The record-based tests apply to Darwin Core terms (https://dwc.tdwg.org/terms/) and have been classified as of type validation (66), amendment (29), notification (3) or measure (5). Validations test one or more Darwin Core terms against known characteristics, for example, VALIDATION_MONTH_NOTSTANDARD. Amendments may be applied to Darwin Core terms where we can unambiguously offer an improvement to the record, for example, AMENDMENT_MONTH_STANDARDIZED. Notifications are made where we believe a flag will help alert users to an issue that needs evaluation, for example, NOTIFICATION_DATAGENERALIZATIONS_NOTEMPTY. Measures are summaries of test outcomes at the record level, for example, MEASURE_AMENDMENTS_PROPOSED.

We note that 41 require some parameters to be established at the time of test implementation, 20 tests require access to a currently accepted vocabulary and 3 tests rely on ISO/DCMI standards.

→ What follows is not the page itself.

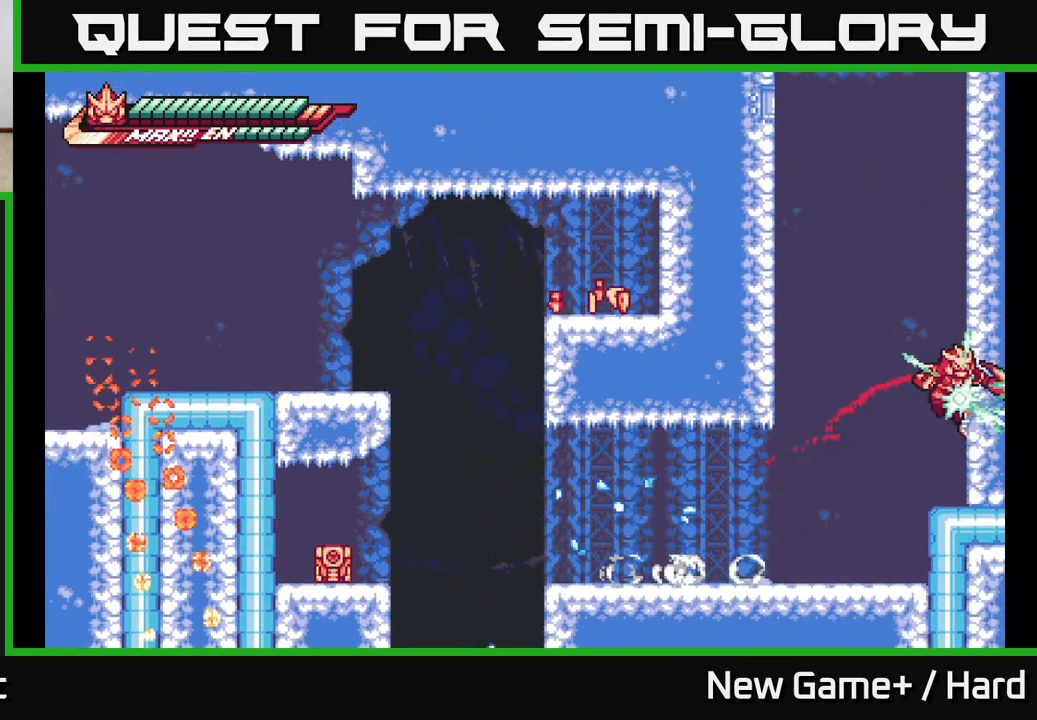
{"buttons": ["X"], "left_stick": "center", "right_stick": "center", "events": [[17, "A", "up"], [67, "A", "down"], [133, "X", "up"], [233, "X", "down"], [233, "left_stick", "right"], [250, "A", "up"], [367, "X", "up"], [400, "A", "down"], [400, "left_stick", "center"], [450, "X", "down"], [500, "A", "up"]]}
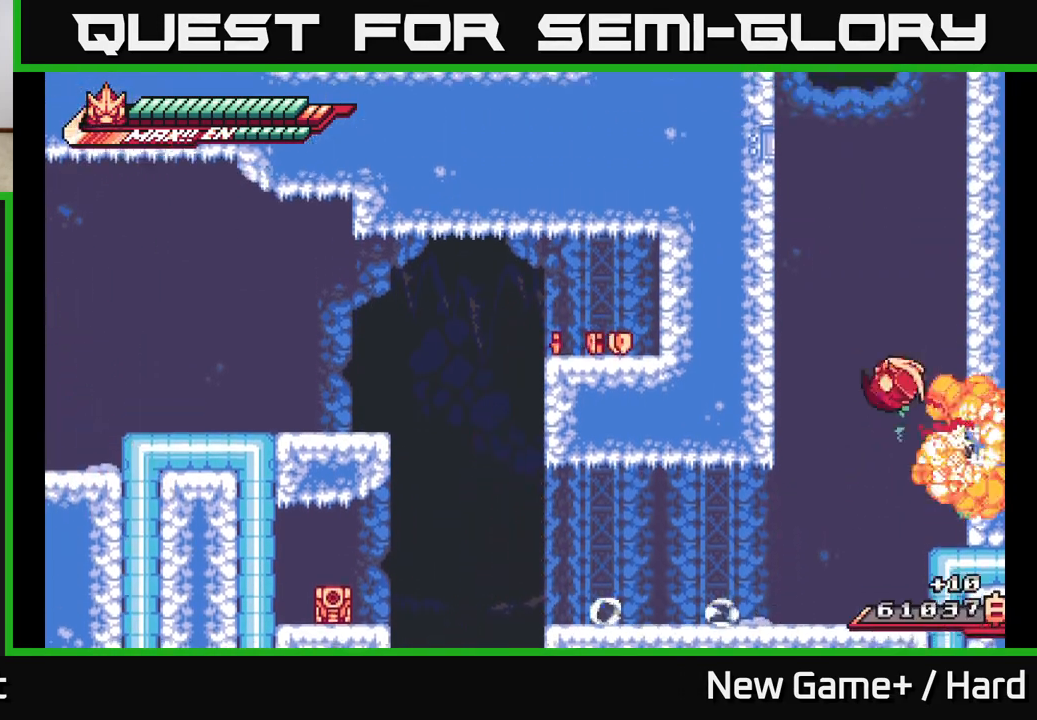
{"buttons": ["A", "X", "L2"], "left_stick": "right", "right_stick": "center", "events": [[50, "X", "up"], [150, "X", "down"], [200, "left_stick", "right"], [267, "X", "up"], [400, "A", "down"], [450, "L2", "down"], [450, "X", "down"]]}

The dependency on vocabularies to circumscribe permissible values for Darwin Core terms led to the establishment by Paula Zermoglio of DQ Task Group 4 (https://github.com/tdwg/bdq/tree/master/Vocabularies). A vocabulary of 154 terms that are associated with the tests and assertions have been developed.

As at the time of writing this abstract, test data and demonstration code implementation of each test are yet to be completed. We hope these will be finalized by the time of this presentation.

Keywords

Fitness for use, fitness for purpose, tests, Darwin Core, quality.

Presenting author

Lee Belbin